Copenhagen to Hopenhagen to Chaos-enhagen

It is like being in another world when arriving into Copenhagen for the global climate climate summit this week.  On the connecting flight I had from Zurich to Copenhagen on Monday morning, the IATA (international airlines association) issued a pamphlet to every passenger on there goal of reducing emissions by 50% by 2050.  Apparently everyone who flew into Copenhagen on any flight got this pamphlet over the 2 weeks.  Then I read a full-page ad in the IHT from Coca-Cola calling for strong action at the Copenhagen talks – with a campaign called Hopenhagen. Yes Coke wants strong action. Times are changing indeed when reading this before I even get to Copenhagen.

Now being in Copenhagen and having great expectations, I regret coming at all.  The Copenhagen Diagnosis team had a press conference at 11:30am on Tuesday. We thought we’d head out to the conference centre to register.  Heading out there with Matt England, we got to the centre at ~1pm on the Monday.  There was about 100 people in a que out the front which seemed fine – well, that’s what I thought. Although this was supposed to be a que, it actually was a place to stand and go nowhere for hours in freezing conditions with no communication or ability to know if you would ever see people get let in, let alone yourself get in.  This que after a couple of hours turned into a mosh-pit with some people being there for 7 HOURS – then it turned ugly with the police a very restless and cold crowd of delegates shouting, chanting and pushing. At one point the crowd parted like the  Red Sea – and Al Gore slide past on his way out. It was a freezing disaster and I was not prepared for it – after 2 hours in the mosh-pit I went home and hoped tomorrow morning would be better. How wrong was I.

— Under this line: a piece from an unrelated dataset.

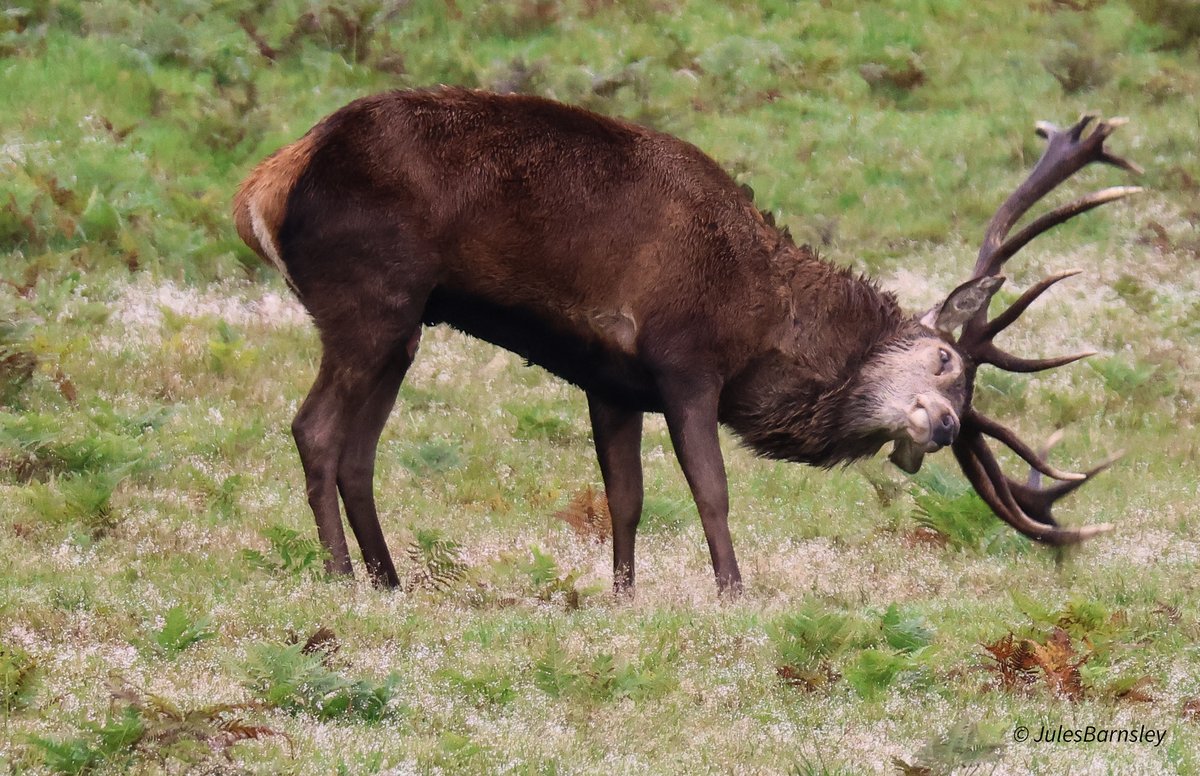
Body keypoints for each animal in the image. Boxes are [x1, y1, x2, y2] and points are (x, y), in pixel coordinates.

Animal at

My friend, Michael Molitor and I got out to the conference centre at 7:30am on the Tuesday and the line was already about 200m.  By the time they opened the doors, the line was apparently 3km! We had no chance to get in for our press conference at 11:30am- but we tried desperately, calling everyone from the head press officer of the conference to a friend in the UNFCCC executive. The thing is, the mosh-pit was filled with state government/city officials, ngo’s, press and all types of high-flyers. Saw NYTimes columnist Thomas Friedman in the line and let him know his next column: If the UNFCCC cant organise a conference, then how on earth can we expect them to help negotiate a global new deal on climate change!

Some of our scientists got through (another Stefan Rahmstorf waited 8 hours in the line!) and we were able to have the Copenhagen Diagnosis press conference – which I watched online from my hotel bed! With much hope I am heading home from Copenhagen deflated and frustrated, not at just our experience, but also the horrible impasse between haggling nations trying to do their best to not cut carbon emissions unless others do it!